• _Page_:
┄┄┄┄┄┄┄┄┄┄
The word "wrongs" would have a similar entry for each URL that is included within the
database that contains at least one instance of the word "wrongs." Thus, the database has a file
for each unique word; and the file for each unique word has an entry for each URL that includes
that unique word in the text of the web page (or domain name, title, etc.) identified by the URL.
It should be understood that the classification of information contained in the downloaded
web pages as described is a specific embodiment of the invention, and could be modified either
by including more or less information. For example, it may be desirable limit the information to
the first 100 (for example) words of text in each web page, to conserve space. Or, only headings and subheading could be indexed. More generally, indexing web pages for the purpose of
constructing a database for use with a search engine is a known procedure, and any procedure
currently used or that becomes known may be incorporated as an aspect of the present invention.
B. Categories
In addition to the word database, the present invention may also include a category
database that includes categories of URL's. These categories may be determined in a first step by
using each (or any desired subset) of categories that are included within each of the downloaded
web pages. For example, in the sample bookmark file of a typical Internet user named Yu Wu
attached hereto as the Appendix, the file includes the categories: Reference, Search Engine, and
News & TV. Another sample bookmark file might include the categories: Search Engine, Law,
and MP3. The invention would then include the categories: Reference, Search Engine, News &
TV, and MP3. The category Search Engine would have the bookmark files of both Yu Wu (here
Excite, AOL Netfind, AltaVista Search: Main Page; Infoseek; and Yahoo!.) and the other user,
since each user used that category. Each other category would have bookmark files of either Yu
Wu or the other user. Thus, the concept can easily be extended to include each of the categories
that are included in each downloaded bookmark file.
┄┄┄┄┄┄┄┄┄┄
• _Data entries_:
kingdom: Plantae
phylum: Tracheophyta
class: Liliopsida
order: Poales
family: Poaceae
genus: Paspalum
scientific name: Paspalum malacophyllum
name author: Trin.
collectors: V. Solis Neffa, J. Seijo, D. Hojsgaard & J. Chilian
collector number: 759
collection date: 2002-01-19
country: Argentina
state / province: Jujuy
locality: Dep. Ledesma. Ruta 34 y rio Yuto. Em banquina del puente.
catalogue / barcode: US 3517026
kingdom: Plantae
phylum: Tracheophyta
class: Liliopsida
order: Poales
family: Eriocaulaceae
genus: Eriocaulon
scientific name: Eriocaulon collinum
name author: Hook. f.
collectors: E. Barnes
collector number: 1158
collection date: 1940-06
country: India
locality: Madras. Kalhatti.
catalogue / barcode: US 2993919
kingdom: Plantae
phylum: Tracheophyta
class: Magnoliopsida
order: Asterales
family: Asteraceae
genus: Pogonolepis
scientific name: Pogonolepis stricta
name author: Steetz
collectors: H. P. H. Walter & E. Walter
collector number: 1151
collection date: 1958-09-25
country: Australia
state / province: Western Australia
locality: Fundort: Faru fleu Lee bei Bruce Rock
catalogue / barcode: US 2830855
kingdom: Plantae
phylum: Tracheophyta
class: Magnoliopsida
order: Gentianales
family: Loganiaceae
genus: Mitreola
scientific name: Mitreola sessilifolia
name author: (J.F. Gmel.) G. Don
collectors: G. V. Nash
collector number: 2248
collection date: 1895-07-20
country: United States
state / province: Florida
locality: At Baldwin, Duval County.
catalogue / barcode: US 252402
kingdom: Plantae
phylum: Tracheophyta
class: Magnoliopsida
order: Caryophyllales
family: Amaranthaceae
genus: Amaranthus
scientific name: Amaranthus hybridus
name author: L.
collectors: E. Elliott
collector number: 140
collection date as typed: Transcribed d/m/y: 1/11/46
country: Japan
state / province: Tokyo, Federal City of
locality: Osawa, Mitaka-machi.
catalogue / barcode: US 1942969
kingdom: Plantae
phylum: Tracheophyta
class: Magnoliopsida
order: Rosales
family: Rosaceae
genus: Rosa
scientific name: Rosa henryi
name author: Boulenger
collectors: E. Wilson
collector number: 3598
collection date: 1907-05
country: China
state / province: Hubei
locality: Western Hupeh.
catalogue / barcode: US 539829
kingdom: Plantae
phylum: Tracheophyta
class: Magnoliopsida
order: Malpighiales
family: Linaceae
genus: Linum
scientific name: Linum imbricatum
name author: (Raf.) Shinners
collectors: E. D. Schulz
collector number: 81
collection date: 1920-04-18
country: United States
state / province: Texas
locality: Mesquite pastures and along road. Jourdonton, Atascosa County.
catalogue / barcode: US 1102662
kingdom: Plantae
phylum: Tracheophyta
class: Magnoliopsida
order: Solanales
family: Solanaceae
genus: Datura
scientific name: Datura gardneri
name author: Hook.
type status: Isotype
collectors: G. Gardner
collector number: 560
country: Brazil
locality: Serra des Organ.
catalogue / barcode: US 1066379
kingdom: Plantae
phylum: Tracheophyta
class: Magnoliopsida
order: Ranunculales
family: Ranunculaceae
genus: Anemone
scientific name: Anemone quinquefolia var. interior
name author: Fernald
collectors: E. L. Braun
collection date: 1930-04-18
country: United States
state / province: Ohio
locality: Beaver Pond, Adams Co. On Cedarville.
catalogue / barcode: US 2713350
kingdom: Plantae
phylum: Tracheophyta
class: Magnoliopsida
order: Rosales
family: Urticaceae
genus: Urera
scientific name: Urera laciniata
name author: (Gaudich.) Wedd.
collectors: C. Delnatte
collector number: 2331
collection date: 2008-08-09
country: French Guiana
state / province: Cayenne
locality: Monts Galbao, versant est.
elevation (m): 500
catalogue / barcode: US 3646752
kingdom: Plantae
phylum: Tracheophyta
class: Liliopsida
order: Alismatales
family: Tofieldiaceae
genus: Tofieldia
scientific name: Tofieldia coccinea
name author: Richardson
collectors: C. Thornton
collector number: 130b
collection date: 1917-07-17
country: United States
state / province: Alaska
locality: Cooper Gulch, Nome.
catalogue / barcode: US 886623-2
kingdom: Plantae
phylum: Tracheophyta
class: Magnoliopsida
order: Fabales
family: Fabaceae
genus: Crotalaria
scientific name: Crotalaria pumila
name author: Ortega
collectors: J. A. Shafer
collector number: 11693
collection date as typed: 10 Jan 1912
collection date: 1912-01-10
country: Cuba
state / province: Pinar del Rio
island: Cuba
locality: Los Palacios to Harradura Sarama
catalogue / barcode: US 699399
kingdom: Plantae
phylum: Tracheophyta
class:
┄┄┄┄┄┄┄┄┄┄
• _Required tasks_:
a - In the patent text on search-engine databases, what limit on indexed information is suggested as a way to conserve space?
b - Write the next part of the patent text on search-engine databases, picking up after its final sentence.

• _Per-task answers_:
a - Limiting the information to the first 100 (for example) words of text in each web page.

b -
The categories can be further combined or otherwise manipulated by human or automatic
intervention in order to overcome some potential complications. In particular, the categories can
be manipulated to prevent multiple similar categories which might otherwise result because of
users' use of synonymous terms. For example, three different users might use three different
categories such as Bicycling, Biking, or Cycling to denote web pages having the same activity.
Or, categories could be translated from one language to another. The significant point is that the resulting category database uses the categorization of the downloaded bookmark files to create a
database of categories and associated URL's.
Searching the Database
A. Word Database
A user can search the database described above to search and rank web pages. It is noted
at the outset that search engines are presently known to search databases to find and rank web
pages in response to a user input search criteria, and the present invention can use any search
method known or developed as well as the particular methods disclosed herein. In general, a
user enters one or more keywords that are intended to describe the information that the user
wants to find. The database is searched based on the keyword(s), and results are returned in
HTML pages. The results are generally ranked according to some ranking system. The results
generally include the URL's of the relevant web pages, and often include first several sentences
of the web pages and/or the title of the web pages.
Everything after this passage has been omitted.